Dáil debates

Thursday, 23 November 2006

4:00 pm

Photo of Michael D HigginsMichael D Higgins (Galway West, Labour)

At the launch of the human development report I addressed the issue of the contradiction concerning what is regarded as the management of water as a scarce resource which is used as a vehicle for imposing privatisation of water supplies in different countries. This cannot be reconciled with the acceptance of water as a basic right. If one accepts water as a basic right, one arrives at a different point. This matter is not resolved in the UNDP report, as the Minister of State should know. Even if the millennium development goals were achieved, it would still leave 800 million people without clean water and 1.8 billion people without sanitation. Effectively, sub-Saharan Africa will not have access to clean water until 2040 and sanitation until 2076. I do not misquote the Minister of State. The world millennium development goals will only go so far. Even if they were to be achieved, they would leave this legacy to which I referred.

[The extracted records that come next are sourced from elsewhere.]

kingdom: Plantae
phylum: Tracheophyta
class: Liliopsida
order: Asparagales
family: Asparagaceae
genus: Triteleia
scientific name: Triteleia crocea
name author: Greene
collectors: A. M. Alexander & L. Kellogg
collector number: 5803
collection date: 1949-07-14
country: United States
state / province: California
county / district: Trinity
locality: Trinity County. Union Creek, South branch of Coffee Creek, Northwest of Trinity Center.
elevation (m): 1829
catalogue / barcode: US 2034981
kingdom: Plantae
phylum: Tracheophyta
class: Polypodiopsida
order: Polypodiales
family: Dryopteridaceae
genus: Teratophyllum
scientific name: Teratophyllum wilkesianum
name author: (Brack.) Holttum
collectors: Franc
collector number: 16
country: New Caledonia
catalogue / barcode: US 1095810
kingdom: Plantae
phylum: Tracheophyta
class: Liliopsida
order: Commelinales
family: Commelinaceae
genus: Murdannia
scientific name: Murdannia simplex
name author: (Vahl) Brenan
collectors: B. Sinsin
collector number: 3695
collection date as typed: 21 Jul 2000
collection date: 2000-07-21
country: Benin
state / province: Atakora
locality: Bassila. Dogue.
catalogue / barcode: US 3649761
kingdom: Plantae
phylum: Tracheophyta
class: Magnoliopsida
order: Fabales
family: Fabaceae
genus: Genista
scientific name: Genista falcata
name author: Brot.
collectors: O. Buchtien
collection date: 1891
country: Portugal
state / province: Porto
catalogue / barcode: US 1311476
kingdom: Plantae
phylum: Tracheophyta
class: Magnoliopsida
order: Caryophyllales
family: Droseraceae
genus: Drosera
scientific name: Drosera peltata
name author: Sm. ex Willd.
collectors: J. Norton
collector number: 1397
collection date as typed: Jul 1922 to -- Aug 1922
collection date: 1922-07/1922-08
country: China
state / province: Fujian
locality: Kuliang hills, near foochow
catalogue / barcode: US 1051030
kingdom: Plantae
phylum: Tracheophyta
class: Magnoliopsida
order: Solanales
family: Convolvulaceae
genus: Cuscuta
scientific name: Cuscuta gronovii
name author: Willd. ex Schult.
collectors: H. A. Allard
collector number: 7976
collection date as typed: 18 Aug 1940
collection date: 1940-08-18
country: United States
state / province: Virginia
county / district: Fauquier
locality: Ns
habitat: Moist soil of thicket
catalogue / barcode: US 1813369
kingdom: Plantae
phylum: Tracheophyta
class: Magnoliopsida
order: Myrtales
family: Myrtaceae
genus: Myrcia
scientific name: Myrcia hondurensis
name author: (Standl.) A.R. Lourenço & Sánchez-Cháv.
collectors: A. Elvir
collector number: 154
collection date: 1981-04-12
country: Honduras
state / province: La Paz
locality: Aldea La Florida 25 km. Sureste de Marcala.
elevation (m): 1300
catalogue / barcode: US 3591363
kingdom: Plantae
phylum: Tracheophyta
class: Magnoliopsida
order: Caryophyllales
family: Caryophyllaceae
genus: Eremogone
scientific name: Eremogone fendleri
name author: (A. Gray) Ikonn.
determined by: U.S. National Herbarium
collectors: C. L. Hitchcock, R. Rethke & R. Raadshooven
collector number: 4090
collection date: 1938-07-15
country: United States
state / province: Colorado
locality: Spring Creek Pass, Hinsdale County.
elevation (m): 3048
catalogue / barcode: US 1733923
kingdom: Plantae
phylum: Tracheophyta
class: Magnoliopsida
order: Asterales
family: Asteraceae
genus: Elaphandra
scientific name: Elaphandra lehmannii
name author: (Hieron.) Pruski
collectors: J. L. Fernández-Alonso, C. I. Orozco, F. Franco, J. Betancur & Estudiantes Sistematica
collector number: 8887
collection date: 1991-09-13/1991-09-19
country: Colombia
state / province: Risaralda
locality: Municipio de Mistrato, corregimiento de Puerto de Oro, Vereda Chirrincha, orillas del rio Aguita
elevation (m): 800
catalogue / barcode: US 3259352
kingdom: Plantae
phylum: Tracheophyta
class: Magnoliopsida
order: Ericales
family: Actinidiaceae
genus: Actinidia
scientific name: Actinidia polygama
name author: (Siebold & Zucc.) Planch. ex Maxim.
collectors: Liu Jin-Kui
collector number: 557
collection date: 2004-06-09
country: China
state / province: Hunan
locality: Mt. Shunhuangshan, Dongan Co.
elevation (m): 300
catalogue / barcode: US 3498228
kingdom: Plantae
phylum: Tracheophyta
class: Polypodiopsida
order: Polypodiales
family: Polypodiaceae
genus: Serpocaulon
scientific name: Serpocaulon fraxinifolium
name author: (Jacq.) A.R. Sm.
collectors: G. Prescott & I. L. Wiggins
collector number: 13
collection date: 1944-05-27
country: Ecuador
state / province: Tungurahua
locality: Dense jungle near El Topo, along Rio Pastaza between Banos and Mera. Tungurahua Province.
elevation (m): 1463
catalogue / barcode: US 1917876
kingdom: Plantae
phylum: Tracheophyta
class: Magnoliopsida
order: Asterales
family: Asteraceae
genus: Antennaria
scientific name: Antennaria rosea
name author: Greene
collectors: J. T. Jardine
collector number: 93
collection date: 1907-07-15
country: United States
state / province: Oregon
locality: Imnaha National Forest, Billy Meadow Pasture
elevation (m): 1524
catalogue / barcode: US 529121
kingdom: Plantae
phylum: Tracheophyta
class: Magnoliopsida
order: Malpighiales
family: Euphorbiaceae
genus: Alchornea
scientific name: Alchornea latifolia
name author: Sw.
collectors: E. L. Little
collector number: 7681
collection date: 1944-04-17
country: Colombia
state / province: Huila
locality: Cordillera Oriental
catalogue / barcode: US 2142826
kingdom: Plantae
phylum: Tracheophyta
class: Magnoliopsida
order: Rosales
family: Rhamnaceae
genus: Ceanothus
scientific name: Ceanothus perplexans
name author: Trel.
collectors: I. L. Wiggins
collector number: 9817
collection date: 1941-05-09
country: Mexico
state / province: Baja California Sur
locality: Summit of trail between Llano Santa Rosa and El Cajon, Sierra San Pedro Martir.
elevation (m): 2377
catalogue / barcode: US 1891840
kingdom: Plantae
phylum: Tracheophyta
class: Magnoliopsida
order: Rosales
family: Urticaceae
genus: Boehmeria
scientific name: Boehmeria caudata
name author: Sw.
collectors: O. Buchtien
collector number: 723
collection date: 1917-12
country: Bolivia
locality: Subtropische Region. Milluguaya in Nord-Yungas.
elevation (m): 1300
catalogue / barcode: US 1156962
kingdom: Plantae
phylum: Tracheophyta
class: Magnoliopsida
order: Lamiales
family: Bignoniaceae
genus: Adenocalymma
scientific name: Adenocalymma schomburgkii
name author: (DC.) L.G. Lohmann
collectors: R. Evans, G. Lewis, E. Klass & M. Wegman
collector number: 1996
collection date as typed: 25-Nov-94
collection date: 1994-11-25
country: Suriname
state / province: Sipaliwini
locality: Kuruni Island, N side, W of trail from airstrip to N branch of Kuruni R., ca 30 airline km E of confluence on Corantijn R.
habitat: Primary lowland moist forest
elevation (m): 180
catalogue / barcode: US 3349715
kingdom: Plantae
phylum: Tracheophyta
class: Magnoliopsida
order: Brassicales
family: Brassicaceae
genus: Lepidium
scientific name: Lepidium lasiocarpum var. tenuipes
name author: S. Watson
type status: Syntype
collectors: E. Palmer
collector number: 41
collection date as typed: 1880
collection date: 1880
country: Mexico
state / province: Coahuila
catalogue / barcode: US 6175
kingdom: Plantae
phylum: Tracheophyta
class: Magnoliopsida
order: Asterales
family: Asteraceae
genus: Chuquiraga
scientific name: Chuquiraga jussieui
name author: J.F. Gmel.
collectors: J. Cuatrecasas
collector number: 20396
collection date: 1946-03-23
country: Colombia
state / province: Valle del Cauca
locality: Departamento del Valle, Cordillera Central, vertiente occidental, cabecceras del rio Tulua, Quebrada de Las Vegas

The Minister of State need not answer unless he wishes but General Covenant No. 15 clearly established the fact that it is not soft law anymore, it is hard law. One cannot deny people the water they need. This issue arises domestically. As a result of our signature to that, we could not do so if we are to interpret it properly. The second point in regard to the quotation the Minister of State has just given is the international aspect. Is it the position that the Government is on the side of the "right to water" group rather than on the side of the World Bank which takes a view on the management of water as a scarce resource? I remind the Minister that the way it works is that the World Bank advises that one shuts off the water to everybody and then allows them back on a charged basis. The UNDP report posits a figure of 20 litres a day which is half the World Health Organisation figure. The daily consumption in African countries is 5 litres, while it is 600 litres in the United States and 400 litres in Europe. Is the Minister of State in favour of the rights-based approach to water provision or the World Bank limitation view which is about facilitating the privatisation of water resources under the scam of suggesting that a scarce resource is being managed?